(EXTRACTED DATA Opens)

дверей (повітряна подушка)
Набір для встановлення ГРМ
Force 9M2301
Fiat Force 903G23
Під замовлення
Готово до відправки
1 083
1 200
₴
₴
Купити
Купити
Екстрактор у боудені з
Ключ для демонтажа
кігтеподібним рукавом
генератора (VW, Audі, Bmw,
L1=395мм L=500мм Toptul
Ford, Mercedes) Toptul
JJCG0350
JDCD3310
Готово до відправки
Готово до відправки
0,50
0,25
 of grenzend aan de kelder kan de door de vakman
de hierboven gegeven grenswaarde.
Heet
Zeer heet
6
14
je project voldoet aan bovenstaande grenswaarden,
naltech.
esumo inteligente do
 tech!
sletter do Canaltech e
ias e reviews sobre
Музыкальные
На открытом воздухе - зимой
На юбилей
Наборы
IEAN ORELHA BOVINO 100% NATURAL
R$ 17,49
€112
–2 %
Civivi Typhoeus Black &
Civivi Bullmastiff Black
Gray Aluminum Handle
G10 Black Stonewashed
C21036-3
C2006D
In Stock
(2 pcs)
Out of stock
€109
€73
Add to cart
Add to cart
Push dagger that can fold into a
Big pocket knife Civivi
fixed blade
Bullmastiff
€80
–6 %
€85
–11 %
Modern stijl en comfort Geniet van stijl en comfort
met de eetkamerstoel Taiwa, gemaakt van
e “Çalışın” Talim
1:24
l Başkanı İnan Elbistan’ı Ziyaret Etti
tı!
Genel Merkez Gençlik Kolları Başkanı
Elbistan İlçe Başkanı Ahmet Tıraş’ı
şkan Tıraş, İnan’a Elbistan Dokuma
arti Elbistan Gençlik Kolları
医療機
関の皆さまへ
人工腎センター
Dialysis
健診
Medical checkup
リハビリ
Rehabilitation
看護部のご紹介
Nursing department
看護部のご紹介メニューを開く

(EXTRACTED DATA Closes)

→ **ASSIGNED TASK**: Return every record, word for word.

→ **RESULT**:
дверей (повітряна подушка)
Набір для встановлення ГРМ
Force 9M2301
Fiat Force 903G23
Під замовлення
Готово до відправки
1 083
1 200
₴
₴
Купити
Купити
Екстрактор у боудені з
Ключ для демонтажа
кігтеподібним рукавом
генератора (VW, Audі, Bmw,
L1=395мм L=500мм Toptul
Ford, Mercedes) Toptul
JJCG0350
JDCD3310
Готово до відправки
Готово до відправки
0,50
0,25
 of grenzend aan de kelder kan de door de vakman
de hierboven gegeven grenswaarde.
Heet
Zeer heet
6
14
je project voldoet aan bovenstaande grenswaarden,
naltech.
esumo inteligente do
 tech!
sletter do Canaltech e
ias e reviews sobre
Музыкальные
На открытом воздухе - зимой
На юбилей
Наборы
IEAN ORELHA BOVINO 100% NATURAL
R$ 17,49
€112
–2 %
Civivi Typhoeus Black &
Civivi Bullmastiff Black
Gray Aluminum Handle
G10 Black Stonewashed
C21036-3
C2006D
In Stock
(2 pcs)
Out of stock
€109
€73
Add to cart
Add to cart
Push dagger that can fold into a
Big pocket knife Civivi
fixed blade
Bullmastiff
€80
–6 %
€85
–11 %
Modern stijl en comfort Geniet van stijl en comfort
met de eetkamerstoel Taiwa, gemaakt van
e “Çalışın” Talim
1:24
l Başkanı İnan Elbistan’ı Ziyaret Etti
tı!
Genel Merkez Gençlik Kolları Başkanı
Elbistan İlçe Başkanı Ahmet Tıraş’ı
şkan Tıraş, İnan’a Elbistan Dokuma
arti Elbistan Gençlik Kolları
医療機
関の皆さまへ
人工腎センター
Dialysis
健診
Medical checkup
リハビリ
Rehabilitation
看護部のご紹介
Nursing department
看護部のご紹介メニューを開く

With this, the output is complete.